ERC has been a member of the autonomist European political party the European Free Alliance (EFA) since 1989. Members of ERC play important roles in the EFA organization. For example, former ERC MEP and Catalan Minister for Europe Jordi Solé is EFA’s Secretary General. EFA has been vocal in its support of the Catalan exiled and imprisoned politicians. In a move of support and as a focus of its EP campaign, EFA nominated ERC’s leader Oriol Junqueras
as its first ever ‘spitzenkandidat.’
On the other hand, PDeCAT sought out state-wide partners such as liberal parties in ALDE and powerful regionalists such as the Flemish Nieuw-Vlaamse Alliantie (N-VA) and the Scottish National Party (SNP). However, PDeCAT’s expulsion from ALDE in October 2018 and the SNP’s focus on its internal process towards independence suggests that its MEPs will struggle to mobilize influence through these bonds.
Given his base in Brussels, Puigdemont has found support from staff of the European Free Alliance and formed close relationships
to the N-VA. Whether these informal relationships will extend to formal alliances is unclear. Although PDeCAT is seen as the winner of the European Parliament elections, ERC should find itself with a more assured base in the EP.
What Way Forward for Catalan Independentist Influence in the EP?
Sub-state nationalist and regionalist parties have never had an easy time accessing power in the European Union. Despite a brief flurry of mobilization in the 1990s, regional actors are excluded from the main centers of power such as the Commission and the European Council. While EFA has remained in a stable coalition with the European Greens since 1999, in this oppositional EP party group they have limited influence.

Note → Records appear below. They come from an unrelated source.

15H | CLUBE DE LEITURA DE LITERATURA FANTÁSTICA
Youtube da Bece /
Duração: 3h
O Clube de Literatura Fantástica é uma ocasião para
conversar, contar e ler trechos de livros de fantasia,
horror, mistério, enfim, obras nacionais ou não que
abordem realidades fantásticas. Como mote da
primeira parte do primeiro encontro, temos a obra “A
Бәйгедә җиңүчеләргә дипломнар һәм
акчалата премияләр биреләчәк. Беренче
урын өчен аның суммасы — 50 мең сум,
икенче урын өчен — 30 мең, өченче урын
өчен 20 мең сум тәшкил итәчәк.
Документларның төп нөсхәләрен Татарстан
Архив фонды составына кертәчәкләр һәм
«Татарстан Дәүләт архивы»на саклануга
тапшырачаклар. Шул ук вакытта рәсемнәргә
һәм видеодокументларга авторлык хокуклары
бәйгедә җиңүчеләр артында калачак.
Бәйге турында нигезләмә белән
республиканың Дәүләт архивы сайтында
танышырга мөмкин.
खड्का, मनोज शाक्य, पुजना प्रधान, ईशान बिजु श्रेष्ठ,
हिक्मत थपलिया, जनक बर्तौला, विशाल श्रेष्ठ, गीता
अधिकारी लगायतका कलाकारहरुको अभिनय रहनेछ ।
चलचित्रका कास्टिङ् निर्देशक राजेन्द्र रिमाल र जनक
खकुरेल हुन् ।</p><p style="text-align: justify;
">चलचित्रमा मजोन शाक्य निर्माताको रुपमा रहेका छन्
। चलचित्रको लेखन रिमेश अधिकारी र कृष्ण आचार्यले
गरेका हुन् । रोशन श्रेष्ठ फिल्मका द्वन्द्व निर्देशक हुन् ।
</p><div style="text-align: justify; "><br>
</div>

The 2019 European elections provide some opportunity for the Greens/EFA group. Given the losses faced by
the two main European parties, the Greens/EFA group may help form a governing coalition. Nonetheless, EFA has 12 MEPs out of the group’s total 70 MEPs. As such, EFA’s position continues to give it only marginal influence.
Influence in the European Union may come through more informal means. While ERC ostensibly ‘lost’ to PDeCAT, its leading role in EFA suggests that it could influence the sub-state nationalist and regionalist network. Some commentators suggested that the Catalan choice to unilaterally declare independence would encourage similar choices elsewhere. During the SNP’s October 2017 conference, the BBC reported
that SNP “party bosses crossed their fingers that there was no declaration of independence from Catalonia during the conference; you could almost hear the chants of ‘UDI’ welling up in the hall already.” While this suggestion is exaggerated, across the EFA membership, small and large parties follow the Catalan independence process.
However, will Catalan independentists continue to invest in informal routes of influence? The rejection and marginalization of Catalan MEPs in Brussels poses serious challenges to remaining pro-Europeanism in Catalonia. As Catalan minister for foreign affairs Alfred Bosch wrote
: “If these three Catalan MEPs are not allowed to participate in the next legislature, Europe will not only have lost three active and pro-European members, but it will also have lost another chance to show the world that this is a space of freedom, democracy and support for fundamental rights.”
Institutionally and informally, Catalan influence in the EU is constrained by the post-referendum process, which continues to cause tensions with European actors, and by their difficult relations to one another.